Crossing my arms over my chest, I correct him, “Everything, Alexander.”

“Fine. I’ll show you everything.” He tugs again, and I finally relent, and we go inside. I sit down on a chair in the center, and he grabs a bottle of water from the fridge as if we’re hanging out any other night. Maybe he is, but I’m still in shock by the setup. After taking a long gulp, he leans against the counter. “Two years ago—”

“Two years ago?” I ask, my question coming out an octave higher.

“I’m sorry,” he says quickly.

Looking down, my hands twist in my lap. “You’ve kept me in the dark most of our relationship.”

Making his way over, he sits on the steel table in front of me and takes my hands in his. “I didn’t want you involved.”

“I’m involved because I love you. I thought you loved me.”

“Don’t say that. You know better because you know me.”

“I don’t know anything anymore, but here we are, so tell me the rest.”

He moves to the couch and says, “We went to where she was killed and started from there. You know the rest.”

“So you’re searching for druggies to give you answers?”

“Yes. More or less. The problem was, the more we dug the more we discovered a singular connection. Kingwood Enterprises.”

My chest burns and I release a long slow breath. I feel the crinkle in my forehead as I take in the information. “You keep saying this but I don’t understand how it comes back to him, why this woman you found will have the answers you need.”

“I don’t know. I just know I need to follow my gut and that tells me to talk to her. I have to have more information.”

“But you know this isn’t safe. That’s really why you didn’t tell me.”

“I’m not scared, Sara Jane.”

“You should be, Alexander. You don’t know what you’re walking into. This is not a caped crusader game you’re playing. These are bad people you’re dealing with, so if I have any say in the matt—”

“You don’t. You’re not going to argue with me about this. I’ve dealt with bad people. You met my friends from high school. You saw how they treated people. Sometimes people just abuse the life they’ve been given.”

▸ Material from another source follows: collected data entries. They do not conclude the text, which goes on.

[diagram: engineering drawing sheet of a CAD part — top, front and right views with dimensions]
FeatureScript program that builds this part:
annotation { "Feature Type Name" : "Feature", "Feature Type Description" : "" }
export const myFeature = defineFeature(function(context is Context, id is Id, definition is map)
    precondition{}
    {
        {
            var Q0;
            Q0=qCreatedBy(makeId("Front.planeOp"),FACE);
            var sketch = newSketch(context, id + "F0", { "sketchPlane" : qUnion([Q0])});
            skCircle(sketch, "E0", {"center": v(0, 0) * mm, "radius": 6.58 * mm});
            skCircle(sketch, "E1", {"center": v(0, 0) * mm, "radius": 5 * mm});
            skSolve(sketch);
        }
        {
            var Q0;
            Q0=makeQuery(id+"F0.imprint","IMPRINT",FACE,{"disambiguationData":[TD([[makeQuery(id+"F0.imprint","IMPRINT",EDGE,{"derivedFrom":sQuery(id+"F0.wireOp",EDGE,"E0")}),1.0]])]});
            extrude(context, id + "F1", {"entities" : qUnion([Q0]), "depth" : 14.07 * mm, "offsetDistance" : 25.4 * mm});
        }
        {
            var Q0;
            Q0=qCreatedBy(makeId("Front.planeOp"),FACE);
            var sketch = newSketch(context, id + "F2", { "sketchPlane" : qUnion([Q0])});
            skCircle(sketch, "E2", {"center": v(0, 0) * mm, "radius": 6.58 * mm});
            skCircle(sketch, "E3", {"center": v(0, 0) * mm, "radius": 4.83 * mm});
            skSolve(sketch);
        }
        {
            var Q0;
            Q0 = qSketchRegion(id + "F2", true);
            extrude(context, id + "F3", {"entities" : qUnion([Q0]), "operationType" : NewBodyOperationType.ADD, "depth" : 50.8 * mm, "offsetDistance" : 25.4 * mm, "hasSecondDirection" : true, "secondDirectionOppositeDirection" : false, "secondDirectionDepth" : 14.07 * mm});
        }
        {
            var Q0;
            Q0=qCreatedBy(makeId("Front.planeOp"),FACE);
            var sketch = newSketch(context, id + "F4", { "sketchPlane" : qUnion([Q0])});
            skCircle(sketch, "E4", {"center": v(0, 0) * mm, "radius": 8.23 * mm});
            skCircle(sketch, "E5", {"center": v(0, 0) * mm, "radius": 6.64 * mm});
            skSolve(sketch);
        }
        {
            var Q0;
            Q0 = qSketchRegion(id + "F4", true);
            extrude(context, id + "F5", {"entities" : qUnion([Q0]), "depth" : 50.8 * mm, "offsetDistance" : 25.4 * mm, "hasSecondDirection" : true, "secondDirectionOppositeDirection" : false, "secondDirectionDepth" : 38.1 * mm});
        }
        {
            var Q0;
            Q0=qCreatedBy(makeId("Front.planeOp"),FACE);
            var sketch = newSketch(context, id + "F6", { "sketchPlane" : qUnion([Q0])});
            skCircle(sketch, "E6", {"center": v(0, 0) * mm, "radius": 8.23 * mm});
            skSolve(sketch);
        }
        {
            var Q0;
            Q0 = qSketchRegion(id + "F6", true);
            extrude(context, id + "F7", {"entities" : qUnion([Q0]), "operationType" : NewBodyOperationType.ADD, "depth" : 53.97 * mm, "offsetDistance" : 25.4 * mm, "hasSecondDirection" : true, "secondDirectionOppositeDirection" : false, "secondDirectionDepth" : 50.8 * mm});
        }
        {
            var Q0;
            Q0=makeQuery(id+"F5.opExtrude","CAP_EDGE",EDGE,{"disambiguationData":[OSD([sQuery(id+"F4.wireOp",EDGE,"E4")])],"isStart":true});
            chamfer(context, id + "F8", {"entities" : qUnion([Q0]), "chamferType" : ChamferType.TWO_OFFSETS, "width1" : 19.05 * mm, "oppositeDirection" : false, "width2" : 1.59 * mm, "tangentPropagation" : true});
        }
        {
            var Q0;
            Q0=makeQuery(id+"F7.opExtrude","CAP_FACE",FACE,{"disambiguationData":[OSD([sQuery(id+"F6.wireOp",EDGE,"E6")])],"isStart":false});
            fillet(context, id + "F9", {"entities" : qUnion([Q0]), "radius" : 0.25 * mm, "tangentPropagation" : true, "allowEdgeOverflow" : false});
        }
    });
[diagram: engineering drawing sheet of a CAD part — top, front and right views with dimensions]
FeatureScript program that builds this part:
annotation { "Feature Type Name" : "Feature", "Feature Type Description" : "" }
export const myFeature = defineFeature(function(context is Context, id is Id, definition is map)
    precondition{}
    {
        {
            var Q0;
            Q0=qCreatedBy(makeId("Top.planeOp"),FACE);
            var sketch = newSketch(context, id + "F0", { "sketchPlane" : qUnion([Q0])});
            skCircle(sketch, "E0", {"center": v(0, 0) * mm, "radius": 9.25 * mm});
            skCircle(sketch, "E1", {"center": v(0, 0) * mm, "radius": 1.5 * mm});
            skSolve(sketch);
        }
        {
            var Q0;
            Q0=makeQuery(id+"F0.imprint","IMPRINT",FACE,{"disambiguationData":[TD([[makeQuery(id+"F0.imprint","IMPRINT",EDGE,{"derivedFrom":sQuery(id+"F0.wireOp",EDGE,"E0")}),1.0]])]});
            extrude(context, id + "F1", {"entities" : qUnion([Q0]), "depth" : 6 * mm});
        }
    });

“Yes, spoiled rich kids and their privileged lifestyles can lead to bad things, but it’s not the same kind of people who make their money off the pain of others.”

His eyes narrow on mine. “I can read between the lines. You think I do this because I can. It’s not that.”

“You’re going to get yourself killed, and for what? An answer to someone’s death?”

“Not someone’s death. My mother’s.”

“And then you leave me, here on earth, to avenge your death. We can continue this vicious cycle over and over. Please. Turn the information you have over to the police, and let them follow the lead.”

Standing abruptly, he turns his back to me. “I can’t. You know this. I’ve told you. Her case has been buried and bought, and they will never find the killer because they’ve been paid to drop the search.”

His pain drips into his words. She was the only person who he felt loved by. The only person who intentionally spent time with him just to love and adore him. I don’t know the pain he’s feeling, but I know it would eviscerate my heart if my mom died, though. I stand up to hug him from behind. With my cheek to his back, I say, “Okay, Alexander.”